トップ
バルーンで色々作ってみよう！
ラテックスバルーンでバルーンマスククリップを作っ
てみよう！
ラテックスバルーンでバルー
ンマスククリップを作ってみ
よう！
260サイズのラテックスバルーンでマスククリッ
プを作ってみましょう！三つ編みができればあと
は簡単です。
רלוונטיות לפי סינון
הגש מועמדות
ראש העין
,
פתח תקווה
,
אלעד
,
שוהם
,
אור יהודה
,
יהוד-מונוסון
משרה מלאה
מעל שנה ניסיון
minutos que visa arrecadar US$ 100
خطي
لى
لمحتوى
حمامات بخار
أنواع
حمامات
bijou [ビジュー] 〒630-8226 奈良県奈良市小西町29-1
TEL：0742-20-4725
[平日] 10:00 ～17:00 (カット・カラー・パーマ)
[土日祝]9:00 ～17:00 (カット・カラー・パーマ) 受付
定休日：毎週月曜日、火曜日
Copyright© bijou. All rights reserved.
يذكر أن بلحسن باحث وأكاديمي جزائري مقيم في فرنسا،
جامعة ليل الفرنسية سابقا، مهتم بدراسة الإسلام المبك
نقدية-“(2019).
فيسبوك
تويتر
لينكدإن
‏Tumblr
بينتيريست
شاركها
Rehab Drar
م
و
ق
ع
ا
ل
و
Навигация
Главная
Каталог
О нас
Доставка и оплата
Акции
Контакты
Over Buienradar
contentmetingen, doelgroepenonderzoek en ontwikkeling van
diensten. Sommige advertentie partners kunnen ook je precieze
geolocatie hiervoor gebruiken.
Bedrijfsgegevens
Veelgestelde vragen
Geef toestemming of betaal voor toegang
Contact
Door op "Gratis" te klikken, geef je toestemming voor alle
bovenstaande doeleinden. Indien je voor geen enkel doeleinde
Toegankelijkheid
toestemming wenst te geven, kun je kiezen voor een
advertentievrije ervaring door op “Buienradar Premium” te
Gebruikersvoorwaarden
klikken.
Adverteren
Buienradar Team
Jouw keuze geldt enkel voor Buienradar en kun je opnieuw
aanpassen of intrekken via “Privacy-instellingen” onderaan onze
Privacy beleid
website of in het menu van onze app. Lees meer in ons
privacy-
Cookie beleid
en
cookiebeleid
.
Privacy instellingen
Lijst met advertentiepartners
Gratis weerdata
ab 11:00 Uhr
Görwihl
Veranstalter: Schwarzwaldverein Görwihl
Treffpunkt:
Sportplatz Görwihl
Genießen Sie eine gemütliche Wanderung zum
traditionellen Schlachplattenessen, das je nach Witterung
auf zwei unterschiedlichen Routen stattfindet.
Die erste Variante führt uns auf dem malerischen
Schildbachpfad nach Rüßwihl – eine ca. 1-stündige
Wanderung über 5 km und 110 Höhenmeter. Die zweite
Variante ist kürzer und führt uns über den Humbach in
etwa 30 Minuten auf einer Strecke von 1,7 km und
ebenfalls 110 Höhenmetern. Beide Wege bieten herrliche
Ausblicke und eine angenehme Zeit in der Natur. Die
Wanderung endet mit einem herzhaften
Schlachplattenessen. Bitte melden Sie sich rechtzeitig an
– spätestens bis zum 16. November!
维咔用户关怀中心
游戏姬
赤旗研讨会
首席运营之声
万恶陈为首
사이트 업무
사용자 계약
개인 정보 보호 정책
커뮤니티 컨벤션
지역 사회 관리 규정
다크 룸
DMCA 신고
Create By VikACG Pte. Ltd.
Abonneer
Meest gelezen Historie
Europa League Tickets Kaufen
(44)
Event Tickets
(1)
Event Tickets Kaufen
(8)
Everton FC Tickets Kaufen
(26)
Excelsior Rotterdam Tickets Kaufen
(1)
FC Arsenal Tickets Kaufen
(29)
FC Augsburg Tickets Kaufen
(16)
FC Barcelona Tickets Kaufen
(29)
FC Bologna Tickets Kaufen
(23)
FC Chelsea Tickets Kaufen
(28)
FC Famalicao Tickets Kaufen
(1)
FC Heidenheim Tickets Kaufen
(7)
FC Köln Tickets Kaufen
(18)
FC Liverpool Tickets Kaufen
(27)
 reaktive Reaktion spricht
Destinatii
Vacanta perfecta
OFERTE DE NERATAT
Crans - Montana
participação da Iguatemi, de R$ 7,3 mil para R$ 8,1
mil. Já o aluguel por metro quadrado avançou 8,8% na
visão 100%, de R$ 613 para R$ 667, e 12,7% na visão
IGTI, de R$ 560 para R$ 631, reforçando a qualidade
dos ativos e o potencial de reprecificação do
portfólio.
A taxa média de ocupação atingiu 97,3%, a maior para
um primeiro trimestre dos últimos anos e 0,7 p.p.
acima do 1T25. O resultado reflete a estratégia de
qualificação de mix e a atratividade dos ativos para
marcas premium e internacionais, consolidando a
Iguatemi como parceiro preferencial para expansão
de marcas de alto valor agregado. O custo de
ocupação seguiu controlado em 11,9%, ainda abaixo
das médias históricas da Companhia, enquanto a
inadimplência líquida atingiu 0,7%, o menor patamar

◆ **Problem description**
Set down every line of the records above, keeping each character, line break, and language unchanged.

◆ **Answer area**
トップ
バルーンで色々作ってみよう！
ラテックスバルーンでバルーンマスククリップを作っ
てみよう！
ラテックスバルーンでバルー
ンマスククリップを作ってみ
よう！
260サイズのラテックスバルーンでマスククリッ
プを作ってみましょう！三つ編みができればあと
は簡単です。
רלוונטיות לפי סינון
הגש מועמדות
ראש העין
,
פתח תקווה
,
אלעד
,
שוהם
,
אור יהודה
,
יהוד-מונוסון
משרה מלאה
מעל שנה ניסיון
minutos que visa arrecadar US$ 100
خطي
لى
لمحتوى
حمامات بخار
أنواع
حمامات
bijou [ビジュー] 〒630-8226 奈良県奈良市小西町29-1
TEL：0742-20-4725
[平日] 10:00 ～17:00 (カット・カラー・パーマ)
[土日祝]9:00 ～17:00 (カット・カラー・パーマ) 受付
定休日：毎週月曜日、火曜日
Copyright© bijou. All rights reserved.
يذكر أن بلحسن باحث وأكاديمي جزائري مقيم في فرنسا،
جامعة ليل الفرنسية سابقا، مهتم بدراسة الإسلام المبك
نقدية-“(2019).
فيسبوك
تويتر
لينكدإن
‏Tumblr
بينتيريست
شاركها
Rehab Drar
م
و
ق
ع
ا
ل
و
Навигация
Главная
Каталог
О нас
Доставка и оплата
Акции
Контакты
Over Buienradar
contentmetingen, doelgroepenonderzoek en ontwikkeling van
diensten. Sommige advertentie partners kunnen ook je precieze
geolocatie hiervoor gebruiken.
Bedrijfsgegevens
Veelgestelde vragen
Geef toestemming of betaal voor toegang
Contact
Door op "Gratis" te klikken, geef je toestemming voor alle
bovenstaande doeleinden. Indien je voor geen enkel doeleinde
Toegankelijkheid
toestemming wenst te geven, kun je kiezen voor een
advertentievrije ervaring door op “Buienradar Premium” te
Gebruikersvoorwaarden
klikken.
Adverteren
Buienradar Team
Jouw keuze geldt enkel voor Buienradar en kun je opnieuw
aanpassen of intrekken via “Privacy-instellingen” onderaan onze
Privacy beleid
website of in het menu van onze app. Lees meer in ons
privacy-
Cookie beleid
en
cookiebeleid
.
Privacy instellingen
Lijst met advertentiepartners
Gratis weerdata
ab 11:00 Uhr
Görwihl
Veranstalter: Schwarzwaldverein Görwihl
Treffpunkt:
Sportplatz Görwihl
Genießen Sie eine gemütliche Wanderung zum
traditionellen Schlachplattenessen, das je nach Witterung
auf zwei unterschiedlichen Routen stattfindet.
Die erste Variante führt uns auf dem malerischen
Schildbachpfad nach Rüßwihl – eine ca. 1-stündige
Wanderung über 5 km und 110 Höhenmeter. Die zweite
Variante ist kürzer und führt uns über den Humbach in
etwa 30 Minuten auf einer Strecke von 1,7 km und
ebenfalls 110 Höhenmetern. Beide Wege bieten herrliche
Ausblicke und eine angenehme Zeit in der Natur. Die
Wanderung endet mit einem herzhaften
Schlachplattenessen. Bitte melden Sie sich rechtzeitig an
– spätestens bis zum 16. November!
维咔用户关怀中心
游戏姬
赤旗研讨会
首席运营之声
万恶陈为首
사이트 업무
사용자 계약
개인 정보 보호 정책
커뮤니티 컨벤션
지역 사회 관리 규정
다크 룸
DMCA 신고
Create By VikACG Pte. Ltd.
Abonneer
Meest gelezen Historie
Europa League Tickets Kaufen
(44)
Event Tickets
(1)
Event Tickets Kaufen
(8)
Everton FC Tickets Kaufen
(26)
Excelsior Rotterdam Tickets Kaufen
(1)
FC Arsenal Tickets Kaufen
(29)
FC Augsburg Tickets Kaufen
(16)
FC Barcelona Tickets Kaufen
(29)
FC Bologna Tickets Kaufen
(23)
FC Chelsea Tickets Kaufen
(28)
FC Famalicao Tickets Kaufen
(1)
FC Heidenheim Tickets Kaufen
(7)
FC Köln Tickets Kaufen
(18)
FC Liverpool Tickets Kaufen
(27)
 reaktive Reaktion spricht
Destinatii
Vacanta perfecta
OFERTE DE NERATAT
Crans - Montana
participação da Iguatemi, de R$ 7,3 mil para R$ 8,1
mil. Já o aluguel por metro quadrado avançou 8,8% na
visão 100%, de R$ 613 para R$ 667, e 12,7% na visão
IGTI, de R$ 560 para R$ 631, reforçando a qualidade
dos ativos e o potencial de reprecificação do
portfólio.
A taxa média de ocupação atingiu 97,3%, a maior para
um primeiro trimestre dos últimos anos e 0,7 p.p.
acima do 1T25. O resultado reflete a estratégia de
qualificação de mix e a atratividade dos ativos para
marcas premium e internacionais, consolidando a
Iguatemi como parceiro preferencial para expansão
de marcas de alto valor agregado. O custo de
ocupação seguiu controlado em 11,9%, ainda abaixo
das médias históricas da Companhia, enquanto a
inadimplência líquida atingiu 0,7%, o menor patamar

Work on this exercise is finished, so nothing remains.